- **Задание 1**: На чем, по словам отрывка, не основаны трансцендентная благодать, непрерывность и полнота существования? Перечислите всё названное.
- **Задание 2**: Изложите содержание отрывка в двух предложениях.
- **Задание 3**: Перепечатайте из отрывка фрагмент между словами «Мы никогда не» и «идеях или страхах.», включая их самих.

Мы никогда не попадаемся в ловушку жизни, потому что существуют постоянные возможности для творчества, стимулы для импровизации. В силу какой-то иронии, благодаря тому, что мы ясно видим несуществование эго и признаем этот факт, мы можем открыть, что в страдании заключено блаженство, что в непостоянстве содержится непрерывность, или вечность, а само отсутствие эго заключает в себе качество, свойственное земле, — качество прочности существования. Но эта трансцендентная благодать, эта непрерывность и полнота существования основаны не на фантазиях, идеях или страхах.
Поглощенность собой
Шесть сфер, шесть различных видов сансарической деятельности называют «обителями» в том смысле, что каждая из них представляет отдельную версию реальности, в которой мы пребываем. Мы радуемся устойчивому, знакомому окружению, знакомым в желаниям и стремлениям — мы не допускаем состояния пустоты ума. Мы цепляемся за свои устоявшиеся стереотипы, потому что их мешанина обеспечивает нам такую знакомую, родную почву — в нее можно погрузиться, ею можно занять себя. Мы боимся лишиться этой безопасности и привычных развлечений, мы боимся выйти в открытое пространство, боимся вступить в медитативное состояние ума. Перспектива состояния пробужденности оказывается слишком беспокойной — мы не знаем, как себя в таком состоянии вести, и поэтому свободе предпочитаем бегство обратно в родную тюрьму. Сумятица и страдания становятся нашим обычным занятием, нередко вполне безопасным и приятным.

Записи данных
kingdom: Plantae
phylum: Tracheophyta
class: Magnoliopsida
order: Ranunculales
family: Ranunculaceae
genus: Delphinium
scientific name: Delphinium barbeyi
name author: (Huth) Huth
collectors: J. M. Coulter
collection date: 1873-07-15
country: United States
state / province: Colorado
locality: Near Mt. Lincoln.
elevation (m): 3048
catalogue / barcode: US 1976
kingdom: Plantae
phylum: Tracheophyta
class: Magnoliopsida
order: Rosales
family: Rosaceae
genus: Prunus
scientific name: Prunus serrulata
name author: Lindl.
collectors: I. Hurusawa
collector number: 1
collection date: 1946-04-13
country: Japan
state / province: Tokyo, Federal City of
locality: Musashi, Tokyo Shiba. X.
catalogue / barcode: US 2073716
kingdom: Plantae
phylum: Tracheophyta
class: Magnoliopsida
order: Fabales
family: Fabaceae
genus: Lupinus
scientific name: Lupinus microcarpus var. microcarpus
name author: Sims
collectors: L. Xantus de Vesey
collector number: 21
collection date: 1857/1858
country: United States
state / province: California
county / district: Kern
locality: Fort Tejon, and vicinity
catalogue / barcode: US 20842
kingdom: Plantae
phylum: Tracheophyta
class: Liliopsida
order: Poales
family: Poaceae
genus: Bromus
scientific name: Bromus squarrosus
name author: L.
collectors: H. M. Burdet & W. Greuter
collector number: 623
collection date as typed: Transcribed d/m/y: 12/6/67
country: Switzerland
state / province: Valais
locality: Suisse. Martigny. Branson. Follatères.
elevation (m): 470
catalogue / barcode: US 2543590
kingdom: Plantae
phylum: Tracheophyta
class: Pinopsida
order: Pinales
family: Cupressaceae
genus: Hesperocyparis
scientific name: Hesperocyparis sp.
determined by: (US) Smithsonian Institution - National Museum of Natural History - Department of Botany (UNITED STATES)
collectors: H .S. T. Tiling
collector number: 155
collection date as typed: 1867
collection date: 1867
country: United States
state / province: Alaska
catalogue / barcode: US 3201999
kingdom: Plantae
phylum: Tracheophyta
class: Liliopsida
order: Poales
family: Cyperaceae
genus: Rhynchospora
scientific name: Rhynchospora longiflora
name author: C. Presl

- **Ожидаемый ответ 1**: фантазии, идеи, страхи

- **Ожидаемый ответ 2**: Ясно видя несуществование эго, мы можем открыть блаженство в страдании, непрерывность в непостоянстве и прочность существования в самом отсутствии эго. Шесть сфер сансарической деятельности называют «обителями», потому что каждая представляет отдельную версию реальности, а мы цепляемся за привычные стереотипы и, боясь состояния пробужденности, предпочитаем свободе бегство в родную тюрьму.

- **Ожидаемый ответ 3**:
Мы никогда не попадаемся в ловушку жизни, потому что существуют постоянные возможности для творчества, стимулы для импровизации. В силу какой-то иронии, благодаря тому, что мы ясно видим несуществование эго и признаем этот факт, мы можем открыть, что в страдании заключено блаженство, что в непостоянстве содержится непрерывность, или вечность, а само отсутствие эго заключает в себе качество, свойственное земле, — качество прочности существования. Но эта трансцендентная благодать, эта непрерывность и полнота существования основаны не на фантазиях, идеях или страхах.